Hi,
I am combining multiple csvs and have an issue whereby some of the older csvs have some different headers from those named in colTypes. I would like to simply gracefully output an empty dataframe/tibble, with the expected headers, when the csv read in doesn't exactly match all headers in my specification.
In the reprex below, ok has the desired headers, not_ok does not and should instead be handled such that it returns an empty dataframe/tibble with the expected headers.
The idea being that the flow of csv combining doesn't fall over with these older files but carries on until all files are handled.
Please can someone advise on how I might go about this? Happy to clarify anything.
I imagine I perhaps need to write a wrapper function that tests for a specific warning and handles accordingly? I will end up with a lot of nested function calls though.
I can' t see any arguments within read_csv itself that would help with this scenario.
Here is the reprex:
library(tidyverse)
#> Warning: package 'tibble' was built under R version 4.0.3
colTypes = cols(
REPORTING_PERIOD_START = col_character(),
REPORTING_PERIOD_END = col_character(),
STATUS = col_character(),
BREAKDOWN = col_character(),
PRIMARY_LEVEL = col_character(),
PRIMARY_LEVEL_DESCRIPTION = col_character(),
SECONDARY_LEVEL = col_character(),
SECONDARY_LEVEL_DESCRIPTION = col_character(),
MEASURE_ID = col_character(),
MEASURE_NAME = col_character(),
MEASURE_VALUE = col_character()
)
ok <- 'https://files.digital.nhs.uk/18/C92DD8/MHSDS%20Data_AugPrf_2020.csv'
not_ok <- "https://files.digital.nhs.uk/97/0C4714/MHSDS%20Monthly_File_Dec_2018_Final.csv"

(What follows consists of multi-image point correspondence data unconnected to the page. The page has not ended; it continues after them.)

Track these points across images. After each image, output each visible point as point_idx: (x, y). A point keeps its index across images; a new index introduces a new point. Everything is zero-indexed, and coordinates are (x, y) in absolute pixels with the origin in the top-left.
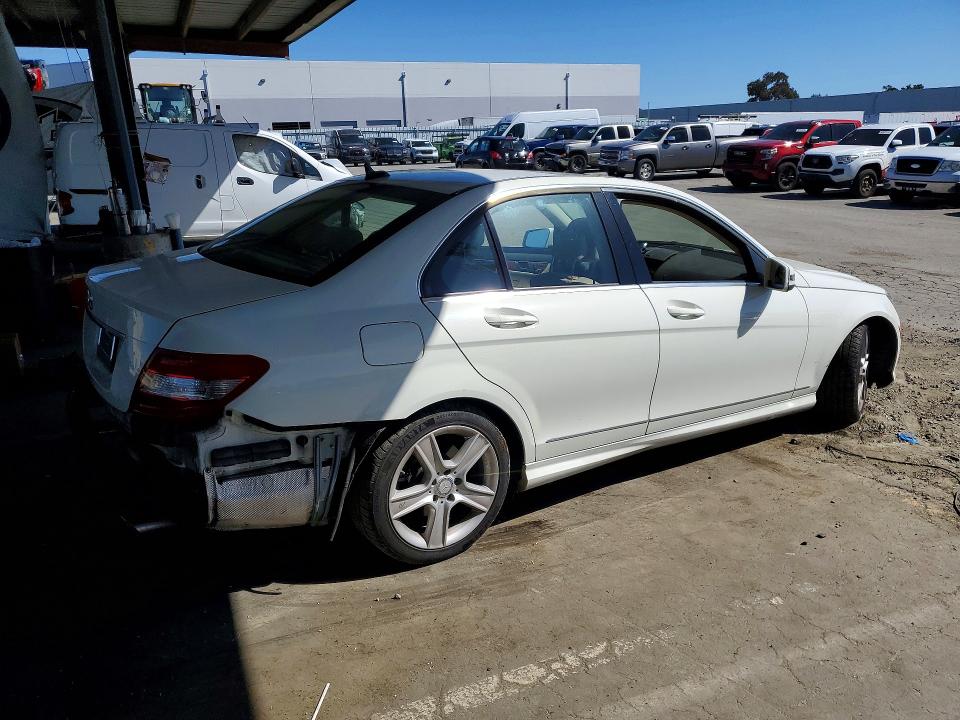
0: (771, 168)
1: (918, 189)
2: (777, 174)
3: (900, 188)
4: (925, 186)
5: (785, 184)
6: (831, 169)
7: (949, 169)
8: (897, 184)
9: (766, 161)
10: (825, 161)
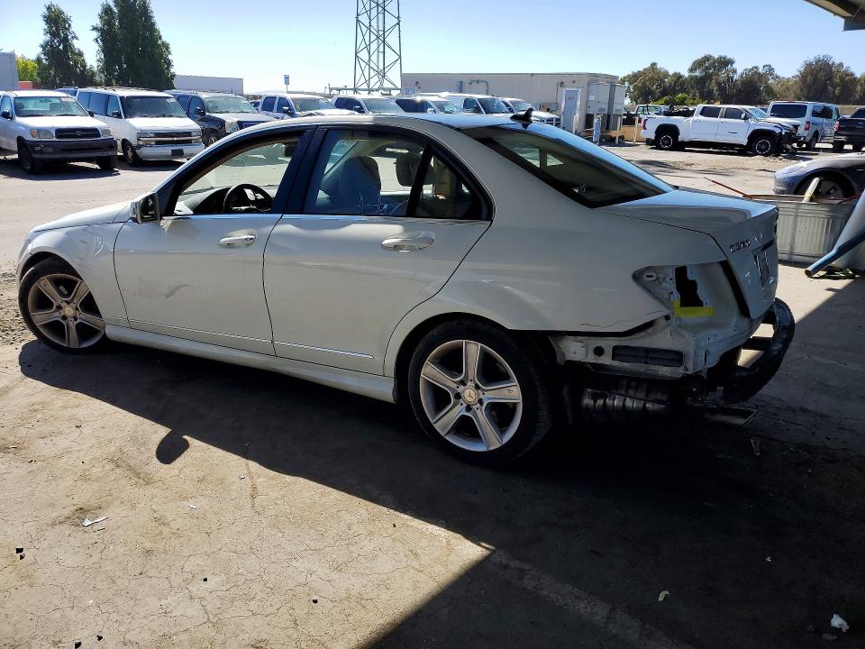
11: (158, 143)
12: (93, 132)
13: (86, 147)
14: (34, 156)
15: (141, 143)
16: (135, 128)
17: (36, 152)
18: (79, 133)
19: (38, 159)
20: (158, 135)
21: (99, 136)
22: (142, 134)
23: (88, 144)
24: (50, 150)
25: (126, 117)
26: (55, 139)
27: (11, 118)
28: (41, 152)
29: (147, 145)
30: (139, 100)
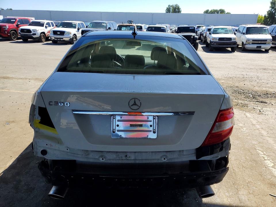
0: (8, 33)
1: (61, 40)
2: (10, 35)
3: (56, 39)
4: (63, 39)
5: (14, 38)
6: (32, 34)
7: (68, 34)
8: (55, 38)
9: (6, 31)
10: (29, 31)
11: (253, 43)
12: (230, 39)
13: (226, 44)
14: (211, 46)
15: (247, 43)
16: (246, 38)
17: (212, 44)
18: (225, 39)
19: (212, 47)
20: (254, 40)
21: (231, 40)
22: (248, 40)
23: (227, 42)
24: (215, 44)
25: (246, 34)
26: (218, 41)
27: (211, 34)
28: (213, 45)
29: (249, 44)
30: (253, 28)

# works as headers all match...wish to keep as is
keep <- read_csv(ok, col_types = colTypes)
# would like empty df with expected names here instead of warning and actual file content
return_empty <- read_csv(not_ok, col_types = colTypes)
#> Warning: The following named parsers don't match the column names:
#> REPORTING_PERIOD_START, REPORTING_PERIOD_END, MEASURE_ID, MEASURE_NAME,
#> MEASURE_VALUE
Created on 2020-12-02 by the reprex package (v0.3.0)

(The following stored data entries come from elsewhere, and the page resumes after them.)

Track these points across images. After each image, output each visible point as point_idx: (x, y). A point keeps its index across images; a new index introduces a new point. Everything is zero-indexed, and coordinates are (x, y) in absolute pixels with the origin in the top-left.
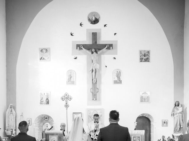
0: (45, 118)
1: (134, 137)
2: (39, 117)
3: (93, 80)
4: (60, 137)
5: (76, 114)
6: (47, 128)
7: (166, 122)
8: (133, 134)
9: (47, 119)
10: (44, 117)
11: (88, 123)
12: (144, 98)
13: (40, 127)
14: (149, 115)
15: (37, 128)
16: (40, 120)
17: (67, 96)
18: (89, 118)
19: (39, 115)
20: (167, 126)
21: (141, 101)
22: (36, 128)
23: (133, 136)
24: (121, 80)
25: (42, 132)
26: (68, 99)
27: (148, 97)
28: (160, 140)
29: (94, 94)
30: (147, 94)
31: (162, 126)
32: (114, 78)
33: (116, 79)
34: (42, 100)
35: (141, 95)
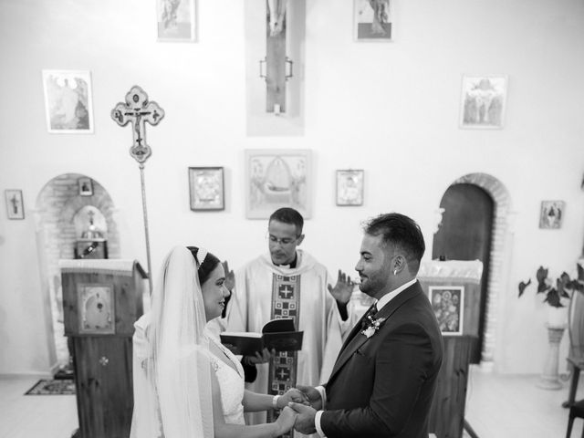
0: (81, 185)
1: (435, 292)
2: (57, 182)
3: (268, 19)
4: (123, 292)
5: (201, 172)
6: (92, 228)
7: (556, 212)
8: (434, 281)
9: (89, 193)
10: (75, 182)
11: (252, 209)
12: (479, 105)
13: (64, 223)
14: (491, 180)
15: (50, 228)
16: (61, 194)
17: (139, 105)
18: (255, 188)
19: (54, 176)
20: (558, 225)
21: (466, 121)
22: (47, 226)
23: (431, 288)
24: (389, 21)
25: (73, 246)
26: (143, 118)
27: (495, 105)
28: (529, 282)
29: (274, 85)
30: (492, 88)
31: (541, 226)
32: (361, 13)
33: (369, 16)
34: (58, 108)
35: (467, 94)
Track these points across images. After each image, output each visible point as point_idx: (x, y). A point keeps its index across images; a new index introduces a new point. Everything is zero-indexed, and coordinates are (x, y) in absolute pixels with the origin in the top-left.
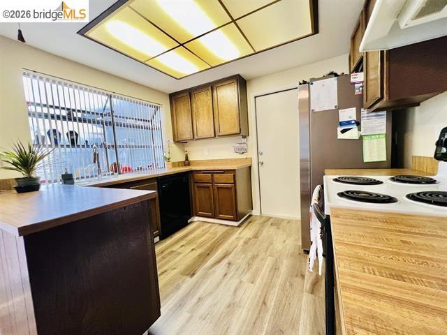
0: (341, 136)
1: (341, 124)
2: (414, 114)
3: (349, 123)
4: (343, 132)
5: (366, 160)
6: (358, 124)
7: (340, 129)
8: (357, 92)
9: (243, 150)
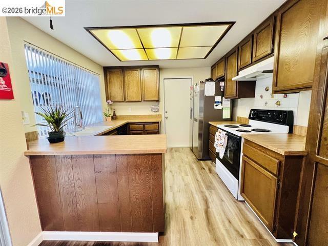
0: (215, 107)
1: (216, 102)
2: (237, 102)
3: (218, 102)
4: (216, 106)
5: (223, 118)
6: (222, 103)
7: (215, 104)
8: (222, 90)
9: (157, 110)
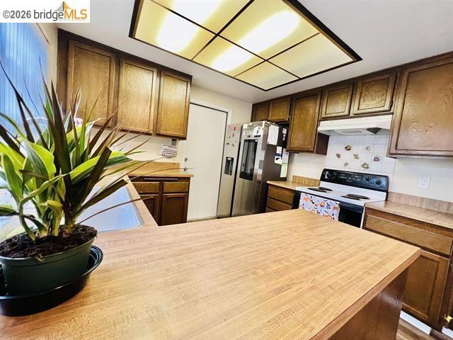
0: (276, 162)
1: (277, 154)
4: (277, 159)
5: (281, 176)
6: (282, 156)
7: (276, 157)
8: (284, 139)
9: (173, 155)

In case it matters, the csvs are being combined as follows:
combined_csvs <- future_map_dfr(.x = files_df$links,
.f = ~ cleaned_csv2(
read_csv(get_url2(.x, '[title*="MHSDS Data File"],[title*="MHSDS Monthly Data File"]'), col_types = colTypes)
), seed=TRUE)
In this case, ok or not_ok would be being returned by:
get_url2(.x, '[title*="MHSDS Data File"],[title*="MHSDS Monthly Data File"]')
files_df$links is the input list of files and cleaned_csv2 does some column type conversions.